Reform of the judiciary system is also a top priority, according to Dosmukhamedov. "The judicial system in Kazakhstan is absolutely corrupt. Judges are like gods in Kazakhstan. The immunity they have is immense," he said.
To increase the public accountability of judges, Dosmukhamedov has called for membership in the European Convention on Human Rights, and for the direct election of local judges.
In pursuit of these principles, the party has sought relationships with right-wing politicians and thinkers in the West. Dosmukhamedov's book, "Atameken [Land of Our Forefathers] Building Democracy in Kazakhstan," is prefaced by a supportive letter from former British Prime Minister Margaret Thatcher, and was launched at The Heritage Foundation, an influential conservative think tank.
In foreign policy, always a sensitive area for its impact on the country's huge oil and gas industries, Dosmukhamedov has called for abandoning Kazakhstan's current strategy of balancing the influence and interests of Russia, China and the West. Dosmukhamedov came out strongly in support of aligning Kazakhstan with the United States and other Western powers, adding that he would welcome a US airbase similar to the one in neighboring Kyrgyzstan.
"Multi-vectored foreign policy is an invention of our Soviet-educated minister of foreign affairs, Mr [Kasimzhomart] Tokayev," he commented. "The only policy that would satisfy the people of Kazakhstan is one that is oriented toward the industrialized and human rights-based Western type of society, because this is the only model that ensures the effective protection of human rights and human dignity."
But Dosmukhamedov's calls for change only go so far. While he is critical of many of Nazarbayev's policies, he did not directly criticize the president. (The forward from his book is a quote from Nazarbayev extolling the virtues of private business in Kazakhstan.)
Asked to assess the record of Nazarbayev's rule of Kazakhstan, Dosmukhamedov gave a careful answer.
"I think President Nazarbayev is a pragmatic politician who managed to keep our economy afloat during the most difficult time of transition after the collapse of the Soviet Union," he said. "I think President Nazarbayev has given the foundations for the emergence of civil society in Kazakhstan. I think he created the foundations for the emergence of a free press in our society and I truly hope that he will be able to bring this historic mission to a successful conclusion, i.e. the emergence of [a] full-fledged democratic society."

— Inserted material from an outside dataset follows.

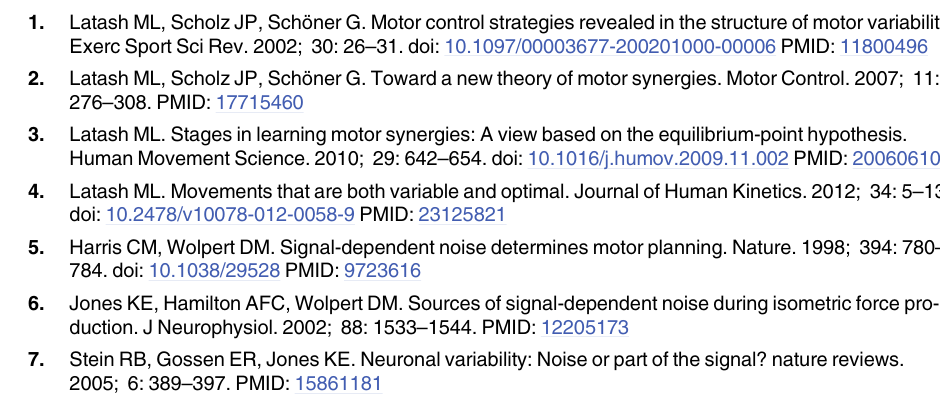
S3 Table. Specific values of the change in the tracking performance shown in Fig 8. S4 Table. Specific values of results of UCM analysis in simulation experiment shown in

At the same time, though, Dosmukhamedov called on the United States to "sustain [the] dialogue" about human rights with Nazarbayev "at all possible levels."
"The United States, for many Kazakhstanis and civil society activists, is viewed as a symbol of democracy and of a free society and we certainly would like [the US] to pursue this ideal in dealing with the newly emerged countries of the Soviet Union," he added.
US State Department officials have refrained from supporting Kazakhstan's bid to chair the Organization for Security and Cooperation in Europe in 2009 in large part because of the Central Asian state's human rights record. [For details, see the Eurasia Insight archive.] Nonetheless, after a September 29 visit with President Nazarbayev in the White House, US President George W. Bush described Kazakhstan as committed to creating institutions "that will enable liberty to flourish." [For details, see the Eurasia Insight archive.]
Joshua Kucera is a Washington, DC-based freelance writer who specializes in security issues in Central Asia, the Caucasus and the Middle East.